(Source texts of formatted documents)
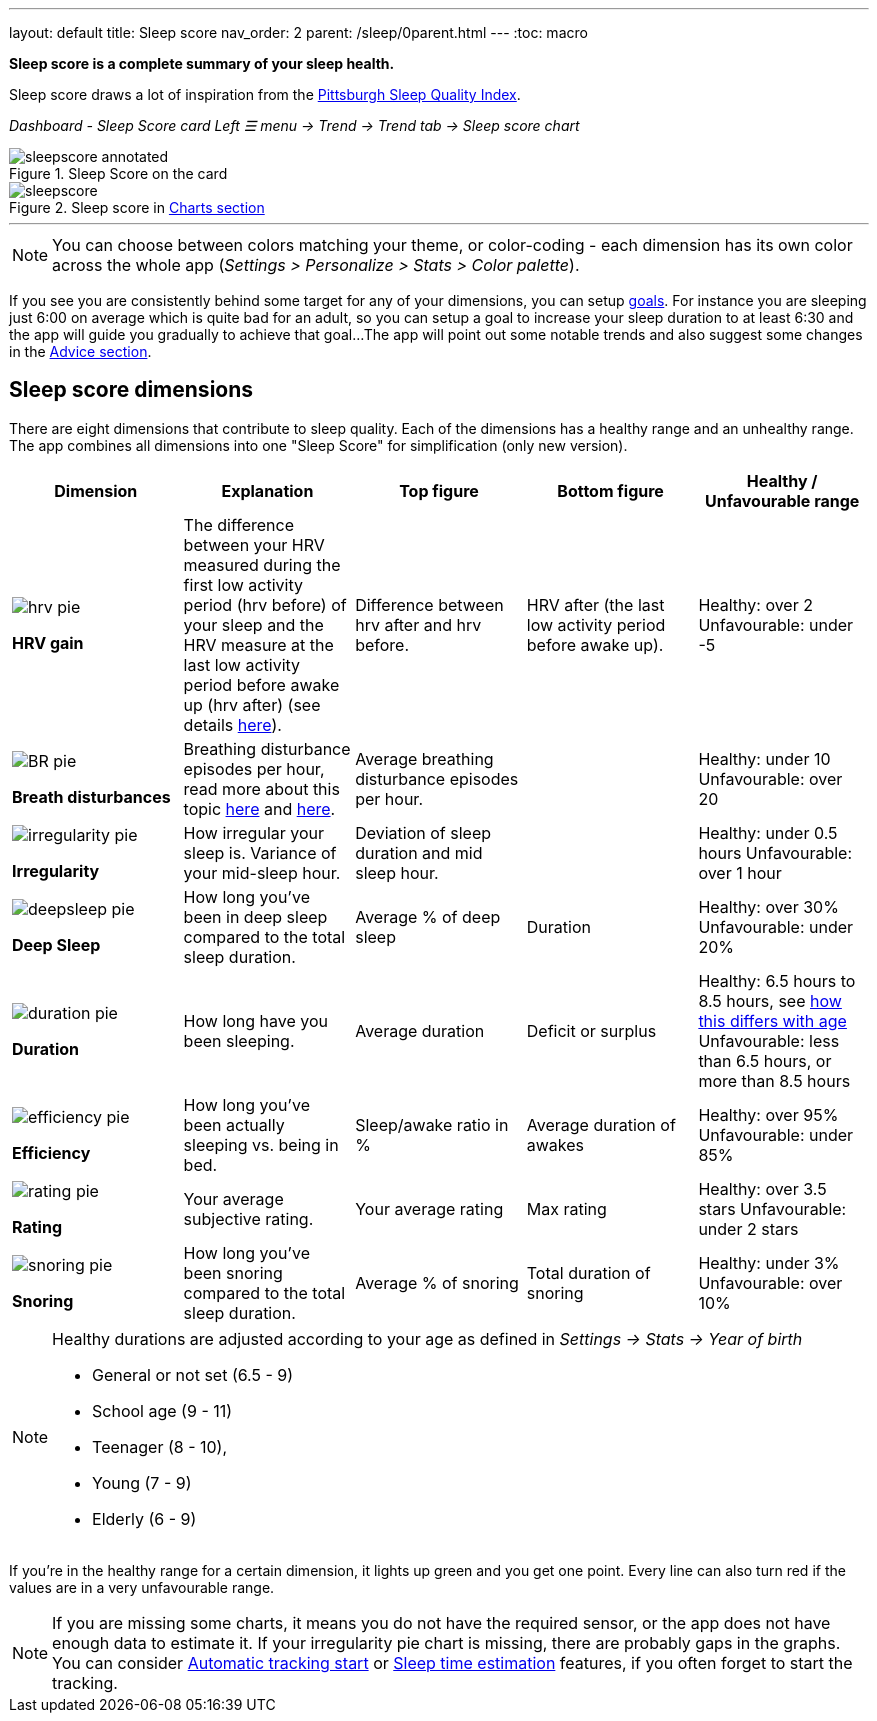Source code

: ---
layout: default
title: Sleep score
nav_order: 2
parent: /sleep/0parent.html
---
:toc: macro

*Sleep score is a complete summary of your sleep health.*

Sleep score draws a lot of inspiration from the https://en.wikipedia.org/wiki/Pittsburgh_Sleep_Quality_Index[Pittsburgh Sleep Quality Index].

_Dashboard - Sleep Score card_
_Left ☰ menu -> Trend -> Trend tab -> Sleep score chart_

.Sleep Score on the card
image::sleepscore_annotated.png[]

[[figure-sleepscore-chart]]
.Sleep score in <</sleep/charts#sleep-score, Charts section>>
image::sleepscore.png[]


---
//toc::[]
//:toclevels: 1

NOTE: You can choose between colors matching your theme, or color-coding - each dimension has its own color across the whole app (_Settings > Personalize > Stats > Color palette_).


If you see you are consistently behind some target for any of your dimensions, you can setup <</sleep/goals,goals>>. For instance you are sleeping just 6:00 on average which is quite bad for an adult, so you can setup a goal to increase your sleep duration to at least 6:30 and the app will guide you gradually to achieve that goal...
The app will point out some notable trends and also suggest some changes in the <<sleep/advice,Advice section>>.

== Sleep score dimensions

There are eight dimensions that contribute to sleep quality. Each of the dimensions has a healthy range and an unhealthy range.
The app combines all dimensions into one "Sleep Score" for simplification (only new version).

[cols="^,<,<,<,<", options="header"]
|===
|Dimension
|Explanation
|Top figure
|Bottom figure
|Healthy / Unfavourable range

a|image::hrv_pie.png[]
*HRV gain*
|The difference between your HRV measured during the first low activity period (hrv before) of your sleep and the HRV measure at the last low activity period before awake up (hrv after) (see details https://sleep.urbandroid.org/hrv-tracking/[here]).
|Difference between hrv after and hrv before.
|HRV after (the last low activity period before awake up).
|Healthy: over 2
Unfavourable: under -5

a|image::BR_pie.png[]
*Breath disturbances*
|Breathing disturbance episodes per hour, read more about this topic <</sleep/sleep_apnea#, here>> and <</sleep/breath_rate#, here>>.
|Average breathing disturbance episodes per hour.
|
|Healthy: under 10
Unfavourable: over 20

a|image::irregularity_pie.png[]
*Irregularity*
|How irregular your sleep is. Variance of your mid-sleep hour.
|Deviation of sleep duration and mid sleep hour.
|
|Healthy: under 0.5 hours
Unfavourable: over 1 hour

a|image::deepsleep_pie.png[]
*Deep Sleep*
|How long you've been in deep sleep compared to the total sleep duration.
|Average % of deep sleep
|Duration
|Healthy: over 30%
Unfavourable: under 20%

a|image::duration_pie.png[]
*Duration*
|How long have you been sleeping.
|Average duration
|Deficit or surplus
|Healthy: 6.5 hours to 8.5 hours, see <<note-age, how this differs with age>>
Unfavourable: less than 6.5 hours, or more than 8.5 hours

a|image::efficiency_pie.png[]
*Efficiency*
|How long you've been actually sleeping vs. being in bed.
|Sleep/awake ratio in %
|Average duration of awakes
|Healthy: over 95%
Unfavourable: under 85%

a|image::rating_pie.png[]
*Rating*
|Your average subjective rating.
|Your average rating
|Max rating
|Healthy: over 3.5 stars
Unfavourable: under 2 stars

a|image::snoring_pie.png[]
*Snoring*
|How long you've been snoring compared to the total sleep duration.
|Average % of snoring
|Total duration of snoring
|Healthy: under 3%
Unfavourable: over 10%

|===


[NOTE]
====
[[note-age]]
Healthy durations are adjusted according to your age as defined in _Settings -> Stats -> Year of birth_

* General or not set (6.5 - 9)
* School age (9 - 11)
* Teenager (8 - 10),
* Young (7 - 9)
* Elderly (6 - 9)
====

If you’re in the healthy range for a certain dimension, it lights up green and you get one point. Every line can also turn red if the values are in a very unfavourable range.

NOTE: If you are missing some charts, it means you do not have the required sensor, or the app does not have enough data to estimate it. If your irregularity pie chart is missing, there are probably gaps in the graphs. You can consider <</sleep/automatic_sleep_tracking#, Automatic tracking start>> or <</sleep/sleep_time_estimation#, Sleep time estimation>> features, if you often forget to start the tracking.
---
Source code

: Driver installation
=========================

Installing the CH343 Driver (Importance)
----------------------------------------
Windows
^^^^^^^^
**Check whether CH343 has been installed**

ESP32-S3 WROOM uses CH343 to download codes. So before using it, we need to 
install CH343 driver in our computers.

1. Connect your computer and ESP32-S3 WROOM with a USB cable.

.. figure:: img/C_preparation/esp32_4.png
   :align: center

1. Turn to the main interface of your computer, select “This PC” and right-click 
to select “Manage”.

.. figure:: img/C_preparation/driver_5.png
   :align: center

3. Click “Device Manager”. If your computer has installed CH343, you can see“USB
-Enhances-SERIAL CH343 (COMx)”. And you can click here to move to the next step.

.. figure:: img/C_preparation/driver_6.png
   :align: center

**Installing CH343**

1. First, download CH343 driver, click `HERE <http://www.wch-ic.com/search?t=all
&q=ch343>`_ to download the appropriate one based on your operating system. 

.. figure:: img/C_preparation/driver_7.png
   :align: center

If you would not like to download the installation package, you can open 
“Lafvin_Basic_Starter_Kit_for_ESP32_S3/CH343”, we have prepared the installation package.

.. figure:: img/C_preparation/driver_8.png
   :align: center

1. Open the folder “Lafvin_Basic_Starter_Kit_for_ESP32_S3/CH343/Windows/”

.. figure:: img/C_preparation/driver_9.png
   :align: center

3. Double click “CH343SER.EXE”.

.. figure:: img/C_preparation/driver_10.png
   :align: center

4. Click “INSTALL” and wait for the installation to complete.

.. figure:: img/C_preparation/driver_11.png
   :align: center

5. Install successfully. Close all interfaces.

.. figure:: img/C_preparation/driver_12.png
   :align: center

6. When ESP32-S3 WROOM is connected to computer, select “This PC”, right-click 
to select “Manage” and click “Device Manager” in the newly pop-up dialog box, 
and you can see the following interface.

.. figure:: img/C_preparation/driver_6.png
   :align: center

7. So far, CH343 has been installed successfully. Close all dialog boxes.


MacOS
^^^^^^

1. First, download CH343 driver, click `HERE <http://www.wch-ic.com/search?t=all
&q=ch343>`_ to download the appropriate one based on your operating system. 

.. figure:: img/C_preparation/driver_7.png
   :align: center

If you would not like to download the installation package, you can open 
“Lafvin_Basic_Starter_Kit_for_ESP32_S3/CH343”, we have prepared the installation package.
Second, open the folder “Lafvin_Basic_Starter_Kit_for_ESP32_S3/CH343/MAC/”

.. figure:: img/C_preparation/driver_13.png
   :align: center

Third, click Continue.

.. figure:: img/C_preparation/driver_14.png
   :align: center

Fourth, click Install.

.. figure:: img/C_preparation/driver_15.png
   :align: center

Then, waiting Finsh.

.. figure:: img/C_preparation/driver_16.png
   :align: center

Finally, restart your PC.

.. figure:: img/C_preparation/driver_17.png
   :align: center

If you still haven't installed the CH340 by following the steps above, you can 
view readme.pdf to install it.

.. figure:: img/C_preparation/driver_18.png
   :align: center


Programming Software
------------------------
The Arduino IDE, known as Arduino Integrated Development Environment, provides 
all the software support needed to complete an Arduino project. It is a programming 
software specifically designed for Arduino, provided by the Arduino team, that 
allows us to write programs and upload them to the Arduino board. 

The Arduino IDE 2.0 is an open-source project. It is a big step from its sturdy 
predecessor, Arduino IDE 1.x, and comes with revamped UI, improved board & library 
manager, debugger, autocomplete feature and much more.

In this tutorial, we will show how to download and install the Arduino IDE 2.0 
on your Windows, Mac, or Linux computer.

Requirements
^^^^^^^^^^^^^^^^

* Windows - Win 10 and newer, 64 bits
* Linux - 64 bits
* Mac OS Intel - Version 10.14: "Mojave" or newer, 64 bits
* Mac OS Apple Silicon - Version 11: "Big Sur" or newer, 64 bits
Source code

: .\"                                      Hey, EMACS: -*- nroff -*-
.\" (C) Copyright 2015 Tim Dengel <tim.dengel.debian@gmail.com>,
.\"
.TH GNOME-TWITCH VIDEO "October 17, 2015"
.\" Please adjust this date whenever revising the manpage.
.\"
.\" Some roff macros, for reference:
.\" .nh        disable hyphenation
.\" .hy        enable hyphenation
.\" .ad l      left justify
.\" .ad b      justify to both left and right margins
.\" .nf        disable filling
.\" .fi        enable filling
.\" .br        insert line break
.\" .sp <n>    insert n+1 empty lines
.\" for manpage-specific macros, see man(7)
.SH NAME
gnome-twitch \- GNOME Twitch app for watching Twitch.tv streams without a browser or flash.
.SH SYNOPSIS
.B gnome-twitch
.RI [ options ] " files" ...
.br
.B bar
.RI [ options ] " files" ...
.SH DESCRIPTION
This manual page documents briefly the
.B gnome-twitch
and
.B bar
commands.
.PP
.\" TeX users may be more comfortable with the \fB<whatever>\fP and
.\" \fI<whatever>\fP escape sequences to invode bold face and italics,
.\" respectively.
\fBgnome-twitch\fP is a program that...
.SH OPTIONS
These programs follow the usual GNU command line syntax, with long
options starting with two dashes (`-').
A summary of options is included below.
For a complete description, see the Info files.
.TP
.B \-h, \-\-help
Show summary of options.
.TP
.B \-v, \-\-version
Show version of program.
---
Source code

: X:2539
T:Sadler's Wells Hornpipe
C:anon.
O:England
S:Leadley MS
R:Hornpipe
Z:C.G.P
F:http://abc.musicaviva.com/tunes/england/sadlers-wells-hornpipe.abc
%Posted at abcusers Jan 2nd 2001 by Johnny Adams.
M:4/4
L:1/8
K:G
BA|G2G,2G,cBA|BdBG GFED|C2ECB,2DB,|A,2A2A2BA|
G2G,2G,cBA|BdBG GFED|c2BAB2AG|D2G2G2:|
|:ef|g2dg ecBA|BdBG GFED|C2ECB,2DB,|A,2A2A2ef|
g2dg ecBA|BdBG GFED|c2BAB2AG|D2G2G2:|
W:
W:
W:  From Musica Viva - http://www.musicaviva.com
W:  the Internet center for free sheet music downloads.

Try it: Find the lines above holding the word "dialog" and show them.

The answer:
to select “Manage” and click “Device Manager” in the newly pop-up dialog box, 
7. So far, CH343 has been installed successfully. Close all dialog boxes.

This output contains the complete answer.